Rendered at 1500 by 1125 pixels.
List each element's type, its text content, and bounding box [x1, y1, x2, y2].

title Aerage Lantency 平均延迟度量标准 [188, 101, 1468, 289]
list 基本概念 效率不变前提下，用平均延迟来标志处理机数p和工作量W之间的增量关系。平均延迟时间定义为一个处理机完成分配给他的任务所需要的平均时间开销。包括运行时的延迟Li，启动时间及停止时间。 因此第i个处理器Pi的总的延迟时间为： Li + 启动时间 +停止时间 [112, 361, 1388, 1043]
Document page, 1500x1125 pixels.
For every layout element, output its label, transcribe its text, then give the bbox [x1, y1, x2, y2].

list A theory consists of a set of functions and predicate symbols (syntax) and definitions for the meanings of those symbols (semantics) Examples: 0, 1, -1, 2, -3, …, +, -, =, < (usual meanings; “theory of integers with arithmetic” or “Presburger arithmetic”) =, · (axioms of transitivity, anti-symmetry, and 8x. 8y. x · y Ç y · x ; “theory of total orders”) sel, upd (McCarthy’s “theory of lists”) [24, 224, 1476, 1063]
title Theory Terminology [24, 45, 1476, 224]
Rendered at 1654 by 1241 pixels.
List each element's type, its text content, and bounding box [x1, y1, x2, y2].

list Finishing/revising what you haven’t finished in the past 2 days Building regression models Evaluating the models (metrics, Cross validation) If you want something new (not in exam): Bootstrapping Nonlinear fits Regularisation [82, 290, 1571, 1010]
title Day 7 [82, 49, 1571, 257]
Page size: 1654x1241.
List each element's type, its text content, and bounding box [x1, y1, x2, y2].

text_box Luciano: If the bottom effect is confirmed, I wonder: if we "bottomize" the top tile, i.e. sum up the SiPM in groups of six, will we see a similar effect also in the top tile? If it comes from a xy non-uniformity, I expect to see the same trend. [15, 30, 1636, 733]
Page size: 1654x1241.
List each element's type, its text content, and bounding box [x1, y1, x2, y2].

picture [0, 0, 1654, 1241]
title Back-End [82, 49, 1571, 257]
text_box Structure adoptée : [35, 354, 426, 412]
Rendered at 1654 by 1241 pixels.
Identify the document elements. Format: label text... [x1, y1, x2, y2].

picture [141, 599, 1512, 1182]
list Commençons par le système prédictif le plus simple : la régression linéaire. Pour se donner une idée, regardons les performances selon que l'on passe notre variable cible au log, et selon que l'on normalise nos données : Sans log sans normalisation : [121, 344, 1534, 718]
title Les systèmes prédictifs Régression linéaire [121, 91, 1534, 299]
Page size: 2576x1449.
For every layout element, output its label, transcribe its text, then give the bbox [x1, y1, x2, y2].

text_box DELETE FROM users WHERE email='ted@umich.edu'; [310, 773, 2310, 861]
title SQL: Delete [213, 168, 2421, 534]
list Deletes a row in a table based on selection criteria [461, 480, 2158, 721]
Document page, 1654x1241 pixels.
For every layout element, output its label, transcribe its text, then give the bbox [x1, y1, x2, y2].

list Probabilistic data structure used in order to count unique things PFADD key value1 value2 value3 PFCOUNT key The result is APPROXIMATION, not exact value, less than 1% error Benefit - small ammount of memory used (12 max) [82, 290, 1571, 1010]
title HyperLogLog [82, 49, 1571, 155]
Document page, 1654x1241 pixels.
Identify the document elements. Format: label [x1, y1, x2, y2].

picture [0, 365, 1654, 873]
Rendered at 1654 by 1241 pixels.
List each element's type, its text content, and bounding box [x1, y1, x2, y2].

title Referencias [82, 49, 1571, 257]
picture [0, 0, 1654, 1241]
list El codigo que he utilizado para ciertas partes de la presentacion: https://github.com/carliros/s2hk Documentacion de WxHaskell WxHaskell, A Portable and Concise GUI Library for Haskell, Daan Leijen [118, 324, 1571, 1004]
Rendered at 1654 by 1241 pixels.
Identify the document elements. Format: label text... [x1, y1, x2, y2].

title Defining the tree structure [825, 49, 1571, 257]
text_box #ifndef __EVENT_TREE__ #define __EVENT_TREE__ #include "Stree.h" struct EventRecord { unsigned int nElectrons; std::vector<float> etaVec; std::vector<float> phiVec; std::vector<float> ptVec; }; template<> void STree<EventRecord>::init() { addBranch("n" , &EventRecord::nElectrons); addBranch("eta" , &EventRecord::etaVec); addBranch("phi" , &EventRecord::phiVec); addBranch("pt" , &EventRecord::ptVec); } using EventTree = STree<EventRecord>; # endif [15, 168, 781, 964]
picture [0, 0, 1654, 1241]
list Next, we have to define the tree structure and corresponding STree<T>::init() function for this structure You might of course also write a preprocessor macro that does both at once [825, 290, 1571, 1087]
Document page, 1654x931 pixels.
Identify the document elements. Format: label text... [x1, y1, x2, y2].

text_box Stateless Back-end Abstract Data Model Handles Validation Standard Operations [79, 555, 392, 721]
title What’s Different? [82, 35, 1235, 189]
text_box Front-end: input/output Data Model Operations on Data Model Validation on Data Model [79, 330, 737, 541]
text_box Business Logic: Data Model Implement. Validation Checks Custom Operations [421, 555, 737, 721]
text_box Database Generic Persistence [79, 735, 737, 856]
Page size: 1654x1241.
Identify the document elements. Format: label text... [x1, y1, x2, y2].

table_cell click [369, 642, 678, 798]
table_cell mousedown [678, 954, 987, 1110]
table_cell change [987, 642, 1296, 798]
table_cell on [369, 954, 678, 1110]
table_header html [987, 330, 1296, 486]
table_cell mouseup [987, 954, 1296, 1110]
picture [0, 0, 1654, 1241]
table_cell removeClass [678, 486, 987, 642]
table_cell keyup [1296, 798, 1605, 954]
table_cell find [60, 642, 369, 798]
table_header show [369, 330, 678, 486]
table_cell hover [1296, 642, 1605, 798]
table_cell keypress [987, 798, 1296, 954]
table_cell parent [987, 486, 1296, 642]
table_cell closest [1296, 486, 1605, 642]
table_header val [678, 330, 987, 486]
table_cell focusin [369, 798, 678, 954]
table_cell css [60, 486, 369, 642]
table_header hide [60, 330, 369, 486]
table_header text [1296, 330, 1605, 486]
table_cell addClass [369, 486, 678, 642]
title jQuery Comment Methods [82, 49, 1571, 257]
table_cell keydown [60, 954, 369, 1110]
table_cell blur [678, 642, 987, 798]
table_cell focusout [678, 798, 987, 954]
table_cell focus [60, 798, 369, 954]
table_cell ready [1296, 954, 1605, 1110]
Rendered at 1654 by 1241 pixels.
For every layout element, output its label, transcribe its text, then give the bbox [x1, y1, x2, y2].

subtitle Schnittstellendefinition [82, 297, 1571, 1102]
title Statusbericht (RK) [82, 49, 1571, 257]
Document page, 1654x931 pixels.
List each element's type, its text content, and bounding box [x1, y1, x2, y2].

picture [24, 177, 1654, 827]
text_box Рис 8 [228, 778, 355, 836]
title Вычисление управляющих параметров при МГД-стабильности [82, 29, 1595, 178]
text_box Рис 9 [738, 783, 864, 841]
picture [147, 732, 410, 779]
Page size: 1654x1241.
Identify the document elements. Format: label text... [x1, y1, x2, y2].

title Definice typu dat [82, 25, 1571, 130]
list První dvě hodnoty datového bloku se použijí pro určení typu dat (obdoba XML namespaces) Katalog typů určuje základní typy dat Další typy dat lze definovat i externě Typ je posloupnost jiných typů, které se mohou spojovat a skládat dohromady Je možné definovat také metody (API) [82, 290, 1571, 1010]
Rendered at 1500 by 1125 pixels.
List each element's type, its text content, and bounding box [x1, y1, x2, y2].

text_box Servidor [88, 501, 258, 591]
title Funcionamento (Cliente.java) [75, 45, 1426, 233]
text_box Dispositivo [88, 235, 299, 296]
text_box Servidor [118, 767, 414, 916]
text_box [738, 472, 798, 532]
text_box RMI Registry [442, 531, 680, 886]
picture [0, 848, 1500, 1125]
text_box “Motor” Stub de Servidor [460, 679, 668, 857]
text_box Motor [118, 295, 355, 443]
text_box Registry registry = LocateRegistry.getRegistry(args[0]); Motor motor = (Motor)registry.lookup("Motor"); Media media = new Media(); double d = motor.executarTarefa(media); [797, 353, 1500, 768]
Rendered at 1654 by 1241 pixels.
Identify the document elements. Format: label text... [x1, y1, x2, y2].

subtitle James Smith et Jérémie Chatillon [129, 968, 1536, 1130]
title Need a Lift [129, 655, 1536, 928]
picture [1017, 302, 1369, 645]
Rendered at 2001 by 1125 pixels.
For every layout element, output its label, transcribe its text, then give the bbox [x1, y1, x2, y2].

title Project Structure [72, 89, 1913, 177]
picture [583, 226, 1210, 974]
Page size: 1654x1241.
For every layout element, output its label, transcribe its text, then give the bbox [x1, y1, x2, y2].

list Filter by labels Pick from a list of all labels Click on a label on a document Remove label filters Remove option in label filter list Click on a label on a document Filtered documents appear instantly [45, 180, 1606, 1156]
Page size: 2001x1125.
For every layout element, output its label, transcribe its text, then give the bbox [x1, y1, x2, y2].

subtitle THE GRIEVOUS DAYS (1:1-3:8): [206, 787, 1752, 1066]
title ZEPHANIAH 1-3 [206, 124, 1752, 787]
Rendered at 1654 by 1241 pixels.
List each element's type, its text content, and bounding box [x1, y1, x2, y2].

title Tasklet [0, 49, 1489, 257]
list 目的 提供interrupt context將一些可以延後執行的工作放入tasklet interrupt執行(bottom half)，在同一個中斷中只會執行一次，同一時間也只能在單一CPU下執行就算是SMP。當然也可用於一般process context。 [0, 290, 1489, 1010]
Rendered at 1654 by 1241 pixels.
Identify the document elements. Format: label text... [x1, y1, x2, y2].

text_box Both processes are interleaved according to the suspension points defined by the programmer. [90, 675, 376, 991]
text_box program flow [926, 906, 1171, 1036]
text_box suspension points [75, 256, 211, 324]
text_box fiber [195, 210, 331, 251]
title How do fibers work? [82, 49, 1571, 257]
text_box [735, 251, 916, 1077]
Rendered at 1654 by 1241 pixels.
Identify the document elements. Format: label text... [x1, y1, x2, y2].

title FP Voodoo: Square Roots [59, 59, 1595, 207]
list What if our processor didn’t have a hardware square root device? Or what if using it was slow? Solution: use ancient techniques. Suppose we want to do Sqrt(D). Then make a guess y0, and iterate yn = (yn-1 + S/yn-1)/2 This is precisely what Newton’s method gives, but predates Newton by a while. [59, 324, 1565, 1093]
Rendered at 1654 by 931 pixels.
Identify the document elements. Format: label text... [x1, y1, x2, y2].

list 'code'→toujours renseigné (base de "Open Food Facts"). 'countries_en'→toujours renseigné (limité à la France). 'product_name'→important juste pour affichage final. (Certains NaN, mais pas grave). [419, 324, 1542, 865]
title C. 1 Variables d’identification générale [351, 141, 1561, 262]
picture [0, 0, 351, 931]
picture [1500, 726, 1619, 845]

────────

WHAT IS ASKED =>
Copy the rows verbatim from the start through the line containing "title Theory Terminology [24, 45, 1476, 224]".

TASK RESULT =>
Rendered at 1500 by 1125 pixels.
List each element's type, its text content, and bounding box [x1, y1, x2, y2].

title Aerage Lantency 平均延迟度量标准 [188, 101, 1468, 289]
list 基本概念 效率不变前提下，用平均延迟来标志处理机数p和工作量W之间的增量关系。平均延迟时间定义为一个处理机完成分配给他的任务所需要的平均时间开销。包括运行时的延迟Li，启动时间及停止时间。 因此第i个处理器Pi的总的延迟时间为： Li + 启动时间 +停止时间 [112, 361, 1388, 1043]
Document page, 1500x1125 pixels.
For every layout element, output its label, transcribe its text, then give the bbox [x1, y1, x2, y2].

list A theory consists of a set of functions and predicate symbols (syntax) and definitions for the meanings of those symbols (semantics) Examples: 0, 1, -1, 2, -3, …, +, -, =, < (usual meanings; “theory of integers with arithmetic” or “Presburger arithmetic”) =, · (axioms of transitivity, anti-symmetry, and 8x. 8y. x · y Ç y · x ; “theory of total orders”) sel, upd (McCarthy’s “theory of lists”) [24, 224, 1476, 1063]
title Theory Terminology [24, 45, 1476, 224]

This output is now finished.